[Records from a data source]
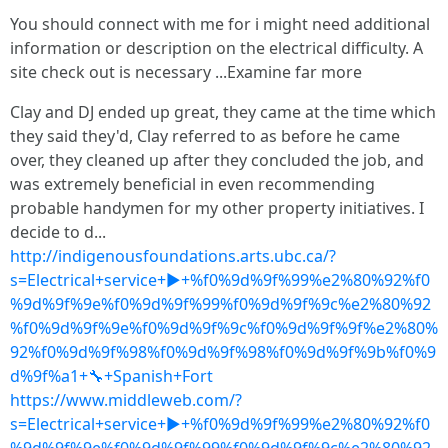
You should connect with me for i might need additional
information or description on the electrical difficulty. A
site check out is necessary ...Examine far more
Clay and DJ ended up great, they came at the time which
they said they'd, Clay referred to as before he came
over, they cleaned up after they concluded the job, and
was extremely beneficial in even recommending
probable handymen for my other property initiatives. I
decide to d...
http://indigenousfoundations.arts.ubc.ca/?
s=Electrical+service+▶+%f0%9d%9f%99%e2%80%92%f0
%9d%9f%9e%f0%9d%9f%99%f0%9d%9f%9c%e2%80%92
%f0%9d%9f%9e%f0%9d%9f%9c%f0%9d%9f%9f%e2%80%
92%f0%9d%9f%98%f0%9d%9f%98%f0%9d%9f%9b%f0%9
d%9f%a1+🔧+Spanish+Fort
https://www.middleweb.com/?
s=Electrical+service+▶+%f0%9d%9f%99%e2%80%92%f0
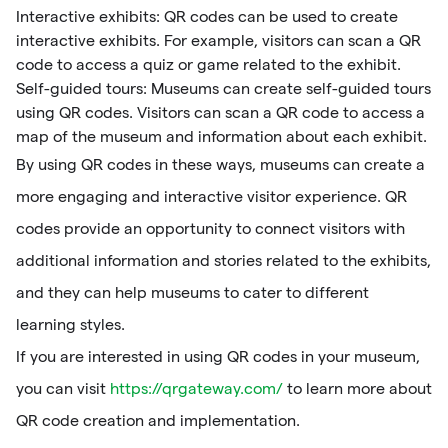
Interactive exhibits: QR codes can be used to create
interactive exhibits. For example, visitors can scan a QR
code to access a quiz or game related to the exhibit.
Self-guided tours: Museums can create self-guided tours
using QR codes. Visitors can scan a QR code to access a
map of the museum and information about each exhibit.
By using QR codes in these ways, museums can create a
more engaging and interactive visitor experience. QR
codes provide an opportunity to connect visitors with
additional information and stories related to the exhibits,
and they can help museums to cater to different
learning styles.
If you are interested in using QR codes in your museum,
you can visit
https://qrgateway.com/
to learn more about
QR code creation and implementation.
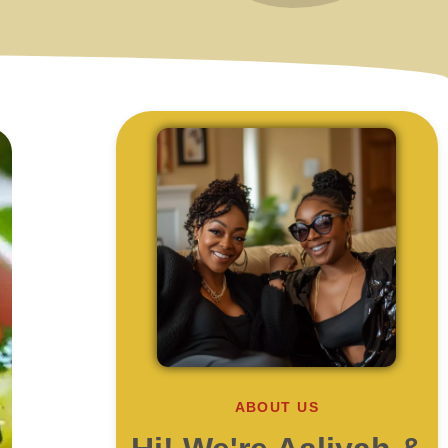
ABOUT US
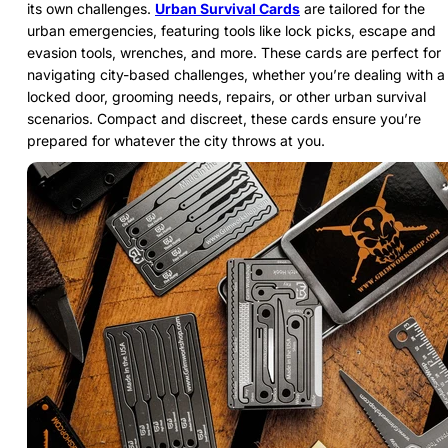
its own challenges.
Urban Survival Cards
are tailored for the
urban emergencies, featuring tools like lock picks, escape and
evasion tools, wrenches, and more. These cards are perfect for
navigating city-based challenges, whether you’re dealing with a
locked door, grooming needs, repairs, or other urban survival
scenarios. Compact and discreet, these cards ensure you’re
prepared for whatever the city throws at you.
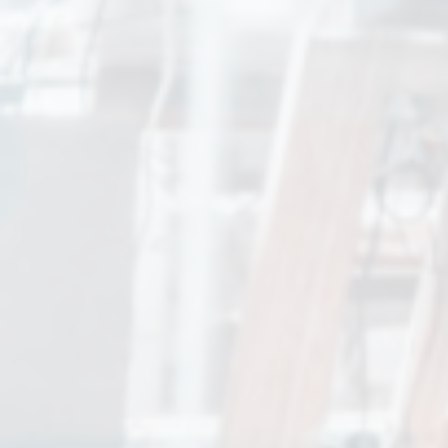
CK Charles Kieffer Group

> _PROBLEM DETAILS_
Rewrite every line of the listing above, replacing "challenges" with "obstacles" and leaving everything else unchanged. Omit the pictures.

> _RESULT OF THE TASK_
You should connect with me for i might need additional
information or description on the electrical difficulty. A
site check out is necessary ...Examine far more
Clay and DJ ended up great, they came at the time which
they said they'd, Clay referred to as before he came
over, they cleaned up after they concluded the job, and
was extremely beneficial in even recommending
probable handymen for my other property initiatives. I
decide to d...
http://indigenousfoundations.arts.ubc.ca/?
s=Electrical+service+▶+%f0%9d%9f%99%e2%80%92%f0
%9d%9f%9e%f0%9d%9f%99%f0%9d%9f%9c%e2%80%92
%f0%9d%9f%9e%f0%9d%9f%9c%f0%9d%9f%9f%e2%80%
92%f0%9d%9f%98%f0%9d%9f%98%f0%9d%9f%9b%f0%9
d%9f%a1+🔧+Spanish+Fort
https://www.middleweb.com/?
s=Electrical+service+▶+%f0%9d%9f%99%e2%80%92%f0
Interactive exhibits: QR codes can be used to create
interactive exhibits. For example, visitors can scan a QR
code to access a quiz or game related to the exhibit.
Self-guided tours: Museums can create self-guided tours
using QR codes. Visitors can scan a QR code to access a
map of the museum and information about each exhibit.
By using QR codes in these ways, museums can create a
more engaging and interactive visitor experience. QR
codes provide an opportunity to connect visitors with
additional information and stories related to the exhibits,
and they can help museums to cater to different
learning styles.
If you are interested in using QR codes in your museum,
you can visit
https://qrgateway.com/
to learn more about
QR code creation and implementation.
ABOUT US
its own obstacles.
Urban Survival Cards
are tailored for the
urban emergencies, featuring tools like lock picks, escape and
evasion tools, wrenches, and more. These cards are perfect for
navigating city-based obstacles, whether you’re dealing with a
locked door, grooming needs, repairs, or other urban survival
scenarios. Compact and discreet, these cards ensure you’re
prepared for whatever the city throws at you.
CK Charles Kieffer Group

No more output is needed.